Diese uniforme Reaktionsweise kann durch eine Vielzahl von ätiologischen Faktoren ausgelöst werden, wie in den hier folgenden Kapiteln beschrieben:
  • Traumen
  • Infektionen
  • immunologische Reaktionen
  • Autoimmunmechanismen
  • Manche Krankheitsformen sind genetisch bedingt.
  • Bei vielen Krankheitsformen ist der Auslöser unbekannt; idiopathisch.

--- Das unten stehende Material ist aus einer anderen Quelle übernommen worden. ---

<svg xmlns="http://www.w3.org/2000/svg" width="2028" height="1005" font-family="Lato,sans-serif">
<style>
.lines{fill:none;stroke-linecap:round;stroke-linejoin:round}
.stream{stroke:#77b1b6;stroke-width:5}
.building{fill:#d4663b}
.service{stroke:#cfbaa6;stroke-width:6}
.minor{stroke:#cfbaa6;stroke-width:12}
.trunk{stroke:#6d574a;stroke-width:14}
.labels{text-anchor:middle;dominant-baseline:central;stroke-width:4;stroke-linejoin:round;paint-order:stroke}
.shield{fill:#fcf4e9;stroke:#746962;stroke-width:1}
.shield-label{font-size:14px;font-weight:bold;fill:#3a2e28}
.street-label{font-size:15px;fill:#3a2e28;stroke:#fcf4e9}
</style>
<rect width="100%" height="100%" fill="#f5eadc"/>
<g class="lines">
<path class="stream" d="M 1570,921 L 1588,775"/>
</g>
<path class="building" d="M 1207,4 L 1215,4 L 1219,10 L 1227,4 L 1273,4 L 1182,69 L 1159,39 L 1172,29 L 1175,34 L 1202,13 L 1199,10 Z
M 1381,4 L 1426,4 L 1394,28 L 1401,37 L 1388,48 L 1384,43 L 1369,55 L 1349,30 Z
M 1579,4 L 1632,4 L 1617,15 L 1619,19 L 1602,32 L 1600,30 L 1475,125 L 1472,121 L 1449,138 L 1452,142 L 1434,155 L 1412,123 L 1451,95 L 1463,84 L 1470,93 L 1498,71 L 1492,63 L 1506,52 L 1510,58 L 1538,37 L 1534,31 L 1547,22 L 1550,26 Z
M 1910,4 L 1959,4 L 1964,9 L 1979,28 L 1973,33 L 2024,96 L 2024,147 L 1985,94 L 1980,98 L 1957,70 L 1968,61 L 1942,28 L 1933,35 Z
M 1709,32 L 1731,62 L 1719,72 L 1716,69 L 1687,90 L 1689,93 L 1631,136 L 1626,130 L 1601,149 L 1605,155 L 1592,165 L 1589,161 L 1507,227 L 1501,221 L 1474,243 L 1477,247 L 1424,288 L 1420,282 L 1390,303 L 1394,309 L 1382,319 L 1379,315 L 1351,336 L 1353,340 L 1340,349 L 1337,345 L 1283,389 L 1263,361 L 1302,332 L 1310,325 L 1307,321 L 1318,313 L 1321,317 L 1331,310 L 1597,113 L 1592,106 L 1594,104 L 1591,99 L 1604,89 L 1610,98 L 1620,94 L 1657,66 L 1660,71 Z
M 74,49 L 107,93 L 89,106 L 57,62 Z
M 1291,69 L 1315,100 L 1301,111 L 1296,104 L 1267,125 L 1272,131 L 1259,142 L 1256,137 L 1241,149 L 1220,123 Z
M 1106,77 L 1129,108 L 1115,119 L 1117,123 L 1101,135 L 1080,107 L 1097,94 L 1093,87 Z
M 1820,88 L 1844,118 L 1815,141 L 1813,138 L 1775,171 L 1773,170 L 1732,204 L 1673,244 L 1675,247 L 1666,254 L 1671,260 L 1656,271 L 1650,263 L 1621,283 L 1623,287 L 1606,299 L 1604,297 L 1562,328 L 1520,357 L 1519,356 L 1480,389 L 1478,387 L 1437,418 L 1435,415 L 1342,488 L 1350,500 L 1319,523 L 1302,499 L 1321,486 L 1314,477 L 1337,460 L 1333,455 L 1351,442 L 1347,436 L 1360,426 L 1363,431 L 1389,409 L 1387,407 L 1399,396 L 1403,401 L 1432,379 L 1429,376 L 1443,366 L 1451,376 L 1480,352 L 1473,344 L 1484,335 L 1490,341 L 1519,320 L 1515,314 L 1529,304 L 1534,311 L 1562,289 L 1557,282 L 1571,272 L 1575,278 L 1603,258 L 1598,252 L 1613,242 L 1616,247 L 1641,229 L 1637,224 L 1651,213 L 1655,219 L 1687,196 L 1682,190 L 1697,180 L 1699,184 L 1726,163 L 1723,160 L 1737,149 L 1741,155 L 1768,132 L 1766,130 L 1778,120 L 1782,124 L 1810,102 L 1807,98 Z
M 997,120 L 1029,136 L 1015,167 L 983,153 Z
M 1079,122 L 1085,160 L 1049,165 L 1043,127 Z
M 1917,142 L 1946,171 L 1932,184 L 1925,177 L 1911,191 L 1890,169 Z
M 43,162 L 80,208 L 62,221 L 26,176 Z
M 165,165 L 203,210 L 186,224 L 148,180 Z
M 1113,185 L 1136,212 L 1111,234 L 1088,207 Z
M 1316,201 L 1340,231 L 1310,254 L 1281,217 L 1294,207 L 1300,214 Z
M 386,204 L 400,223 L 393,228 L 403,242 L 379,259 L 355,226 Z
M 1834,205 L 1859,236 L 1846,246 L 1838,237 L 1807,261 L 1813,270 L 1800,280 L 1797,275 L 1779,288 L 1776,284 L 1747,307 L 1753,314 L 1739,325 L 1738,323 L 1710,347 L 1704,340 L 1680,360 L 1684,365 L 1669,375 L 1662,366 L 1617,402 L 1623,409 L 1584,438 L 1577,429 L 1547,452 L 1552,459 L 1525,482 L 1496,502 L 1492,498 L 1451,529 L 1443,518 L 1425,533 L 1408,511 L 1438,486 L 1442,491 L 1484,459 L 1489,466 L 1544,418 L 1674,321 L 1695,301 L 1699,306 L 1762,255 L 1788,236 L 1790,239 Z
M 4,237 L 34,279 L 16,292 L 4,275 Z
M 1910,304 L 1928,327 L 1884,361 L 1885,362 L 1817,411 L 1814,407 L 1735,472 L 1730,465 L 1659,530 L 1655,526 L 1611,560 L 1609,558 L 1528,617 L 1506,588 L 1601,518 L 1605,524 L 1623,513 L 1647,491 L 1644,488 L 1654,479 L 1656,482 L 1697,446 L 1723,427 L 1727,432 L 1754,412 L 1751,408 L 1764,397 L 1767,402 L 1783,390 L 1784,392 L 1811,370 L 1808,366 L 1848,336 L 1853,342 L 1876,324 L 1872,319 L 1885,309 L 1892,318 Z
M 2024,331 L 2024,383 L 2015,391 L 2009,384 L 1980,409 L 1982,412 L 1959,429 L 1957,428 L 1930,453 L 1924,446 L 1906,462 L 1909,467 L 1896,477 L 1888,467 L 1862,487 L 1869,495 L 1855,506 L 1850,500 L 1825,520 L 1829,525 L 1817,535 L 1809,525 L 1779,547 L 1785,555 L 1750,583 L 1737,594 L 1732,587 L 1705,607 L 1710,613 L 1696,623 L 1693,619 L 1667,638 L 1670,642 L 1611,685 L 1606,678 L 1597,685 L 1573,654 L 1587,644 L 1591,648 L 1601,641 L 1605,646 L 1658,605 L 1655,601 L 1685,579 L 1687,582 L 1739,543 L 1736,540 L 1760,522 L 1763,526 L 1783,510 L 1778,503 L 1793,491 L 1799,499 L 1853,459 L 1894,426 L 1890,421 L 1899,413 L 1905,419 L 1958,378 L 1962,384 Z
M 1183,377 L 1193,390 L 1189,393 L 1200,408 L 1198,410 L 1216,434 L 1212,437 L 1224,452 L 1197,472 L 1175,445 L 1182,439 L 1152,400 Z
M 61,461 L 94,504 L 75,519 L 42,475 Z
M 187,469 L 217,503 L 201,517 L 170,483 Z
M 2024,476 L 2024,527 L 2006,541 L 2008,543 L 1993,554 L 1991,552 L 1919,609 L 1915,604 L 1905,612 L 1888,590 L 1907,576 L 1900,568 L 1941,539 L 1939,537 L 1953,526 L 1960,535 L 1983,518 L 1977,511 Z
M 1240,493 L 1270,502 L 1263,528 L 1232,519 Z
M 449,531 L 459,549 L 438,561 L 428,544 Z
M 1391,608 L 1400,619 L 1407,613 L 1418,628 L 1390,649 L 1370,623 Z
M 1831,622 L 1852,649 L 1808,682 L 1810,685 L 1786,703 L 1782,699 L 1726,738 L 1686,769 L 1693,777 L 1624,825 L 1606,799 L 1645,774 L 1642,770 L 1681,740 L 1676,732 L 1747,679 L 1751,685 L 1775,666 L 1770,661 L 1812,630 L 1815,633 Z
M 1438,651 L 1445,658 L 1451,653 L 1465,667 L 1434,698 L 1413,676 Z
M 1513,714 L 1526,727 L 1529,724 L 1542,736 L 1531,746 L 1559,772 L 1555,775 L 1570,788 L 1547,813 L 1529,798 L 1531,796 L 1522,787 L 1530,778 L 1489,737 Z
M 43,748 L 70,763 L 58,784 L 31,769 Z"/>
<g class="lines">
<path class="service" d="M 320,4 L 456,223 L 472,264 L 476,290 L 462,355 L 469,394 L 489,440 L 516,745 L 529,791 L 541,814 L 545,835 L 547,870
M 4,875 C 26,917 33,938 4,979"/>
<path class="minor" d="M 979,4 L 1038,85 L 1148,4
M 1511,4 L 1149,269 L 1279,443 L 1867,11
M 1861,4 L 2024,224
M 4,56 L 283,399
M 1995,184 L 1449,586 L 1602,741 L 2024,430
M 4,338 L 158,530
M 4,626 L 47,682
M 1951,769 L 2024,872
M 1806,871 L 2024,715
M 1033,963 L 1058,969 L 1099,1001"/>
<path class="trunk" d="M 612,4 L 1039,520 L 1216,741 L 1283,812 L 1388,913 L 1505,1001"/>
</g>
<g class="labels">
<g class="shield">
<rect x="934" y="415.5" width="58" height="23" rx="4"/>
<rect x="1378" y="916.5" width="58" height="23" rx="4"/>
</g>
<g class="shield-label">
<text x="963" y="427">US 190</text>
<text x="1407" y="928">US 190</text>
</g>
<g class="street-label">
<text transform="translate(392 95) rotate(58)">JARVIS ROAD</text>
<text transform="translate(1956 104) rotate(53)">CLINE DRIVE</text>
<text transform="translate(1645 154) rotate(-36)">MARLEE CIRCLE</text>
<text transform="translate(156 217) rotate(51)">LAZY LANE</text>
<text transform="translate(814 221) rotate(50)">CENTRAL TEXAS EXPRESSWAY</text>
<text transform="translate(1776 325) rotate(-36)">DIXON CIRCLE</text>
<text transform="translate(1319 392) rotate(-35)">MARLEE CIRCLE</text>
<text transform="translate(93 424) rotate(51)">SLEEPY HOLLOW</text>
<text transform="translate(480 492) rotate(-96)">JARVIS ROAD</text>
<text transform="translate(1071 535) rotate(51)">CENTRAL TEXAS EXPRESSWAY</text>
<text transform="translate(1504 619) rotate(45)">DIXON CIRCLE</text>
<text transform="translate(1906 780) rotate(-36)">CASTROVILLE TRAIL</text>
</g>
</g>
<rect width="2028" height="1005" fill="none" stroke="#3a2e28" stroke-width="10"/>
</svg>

Die Erkrankungen werden kategorisiert durch:
  • Dauer der Läsion
    akut ↔ chronisch
  • ähnliche Läsion in der Vergangenheit
    primär ↔ rezidivierend
  • Anzahl der Läsionen
    singulär ↔ multipel
Wichtig sind bei der Anamneseerhebung:
  • Systemabfrage
    Haut, Auge, anogenitale Region
  • Symptomabfrage
    Gelenkbeschwerden, Muskelschwäche, Dyspnoe u. a.
Vorgehen bei anamnestischem und klinischem Verdacht auf eine blasenbildende Dermatose:
  • Fotodokumentation
  • Probeexzision für die Pathohistologie (Formalin)
  • Probeexzision für die direkte Immunfluoreszenz (Kryofixation, NaCl 0,9 %)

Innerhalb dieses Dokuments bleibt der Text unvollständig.